# Poll on how to post jokes



## Pudsey_Bear (Sep 25, 2008)

Since 11-02-2013 I've had one single thread for all jokes I post unless I find a especially good one.

Cabby has suggested I post them individually in future, not sure why, but it's a suggestion I thought I'd run by the membership, so a poll, it's a simple one or the other I think, but no doubt some pedant will suggest another few > >


----------



## TeamRienza (Sep 21, 2010)

Hi, 

I have voted for a continuation of the single thread. It means if I am away for a few days I can catch up on all the jokes easily with out searching.

I also from time to time use fruitcakes, and whilst I enjoy a lot of what Roger posts, each one has to be found and loaded separately which is a little time consuming. On occasions there have been jokes or clips that I wish to look at on a subsequent date and again the single thread facilitates this.

Given the flak Roger used to get, (unfairly in my opinion ) leave the current system alone.

Davy


----------



## barryd (May 9, 2008)

TeamRienza said:


> Hi,
> 
> I have voted for a continuation of the single thread. It means if I am away for a few days I can catch up on all the jokes easily with out searching.
> 
> ...


Rogers jokes and vids keep us laughing on Fruitcakes all the time. He is a full time Fruitcakes employee now! MHF's loss, Fruits gain!! 

That forum is all about silliness and fun though and its all about that sort of thing. Probably best keep MHF as it is.


----------



## cabby (May 14, 2005)

Now let us put this correctly. All jokes are now put into the Jokes and Trivia section.The prolific posting by Roger made this necessary, as members complained about the amount of humour posts on the front page.
Kev has made all his output into a single thread and I wondered if this was such a good idea. So a poll was put up. I have to be honest Kev I had no idea that thread had been going on for so long, it took me ages to work my way through them all, I enjoyed them but got a bit bored towards the end, But if I left the thread I would not know exactly where to re join for the ones I had not read.
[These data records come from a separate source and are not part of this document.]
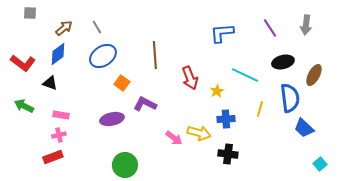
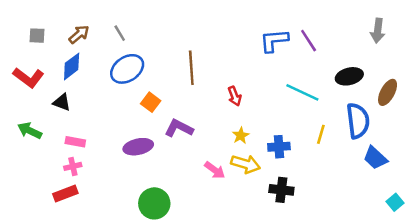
gray square: (30, 13) -> (37, 36), moved
purple line: (270, 28) -> (309, 41), moved
red arrow: (190, 78) -> (234, 96), size x0.7
yellow star: (217, 91) -> (241, 136), moved

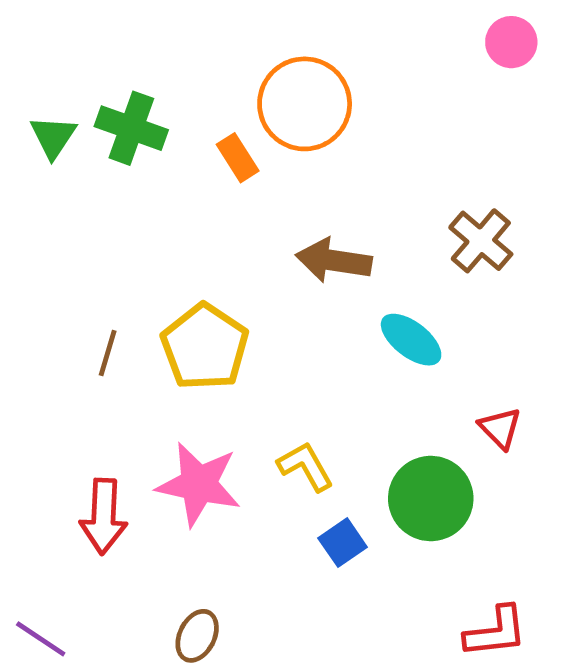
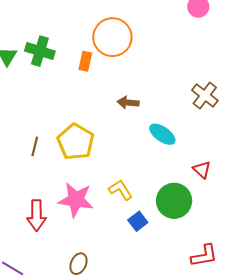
orange rectangle: (238, 158) -> (85, 61), turned 48
brown cross: (481, 241) -> (205, 95), moved
brown arrow: (334, 261) -> (128, 103), size x0.7

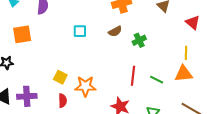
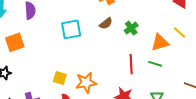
cyan square: (80, 31) -> (71, 29), size x1.5
yellow line: (186, 53) -> (179, 32), turned -40
orange triangle: (184, 74) -> (160, 43), moved

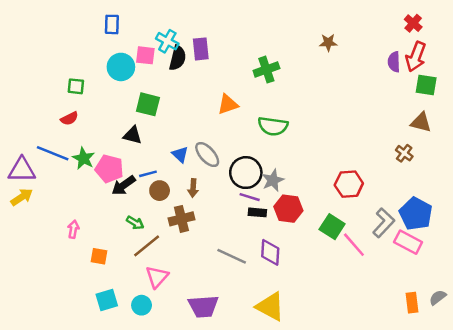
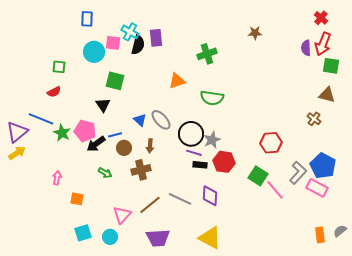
black triangle: (132, 135) -> (103, 105), turned 42
green star: (84, 158) -> (62, 133), moved
purple triangle: (22, 170) -> (17, 132), turned -40
brown line: (147, 246) -> (150, 205), moved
Whereas individually they are classed as a new post and I can find the latest inputs. Hope that explains my thoughts correctly.


cabby

I'll borrow your coat mate it matches my tin hat.:laugh::laugh:


----------



## Pudsey_Bear (Sep 25, 2008)

cabby said:


> Now let us put this correctly. All jokes are now put into the Jokes and Trivia section.The prolific posting by Roger made this necessary, as members complained about the amount of humour posts on the front page.
> Kev has made all his output into a single thread and I wondered if this was such a good idea. So a poll was put up. I have to be honest Kev I had no idea that thread had been going on for so long, it took me ages to work my way through them all, I enjoyed them but got a bit bored towards the end, But if I left the thread I would not know exactly where to re join for the ones I had not read. Whereas individually they are classed as a new post and I can find the latest inputs. Hope that explains my thoughts correctly.
> 
> cabby
> ...


I see your problem Cabbs, a simple solution would be to write down or remember the post and page number as they are unique.

My coat would is in constant use >


----------



## Pudsey_Bear (Sep 25, 2008)

I'm almost certain there is a setting where you can go back to where you left off in a thread, but don't know how to set it up, Admin might know though.


----------



## spykal (May 9, 2005)

I go to the last post in the thread and work my way back until I start to think "duh I have read these before" :grin2:


----------



## spykal (May 9, 2005)

Here you go Cabby, I have posted how to do it in website help:

http://forums.motorhomefacts.com/17...find-next-unread-post-thread.html#post1475306 <<<click


----------